▼▼▼

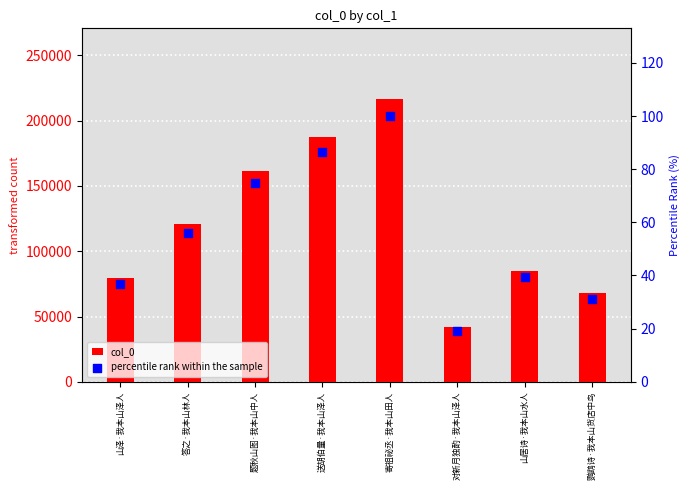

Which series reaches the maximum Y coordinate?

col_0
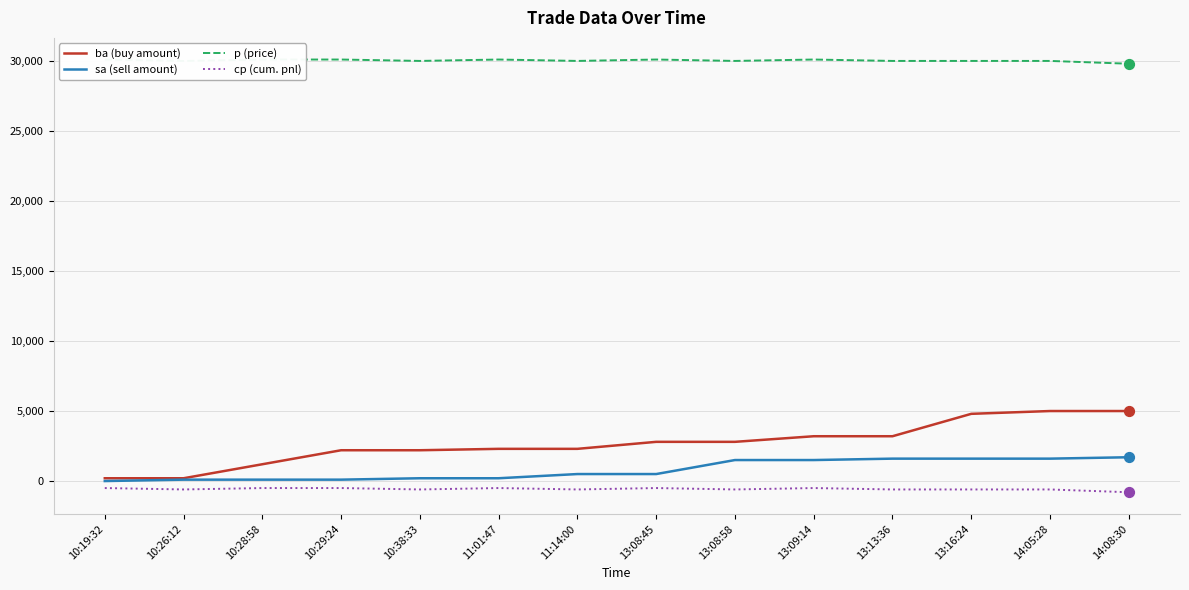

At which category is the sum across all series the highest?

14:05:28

▲▲▲

# Task goal:
Reproduce each of the three records above word for word, omitting the pictures.

# Expected answer:
Which series reaches the maximum Y coordinate?

col_0

At which category is the sum across all series the highest?

14:05:28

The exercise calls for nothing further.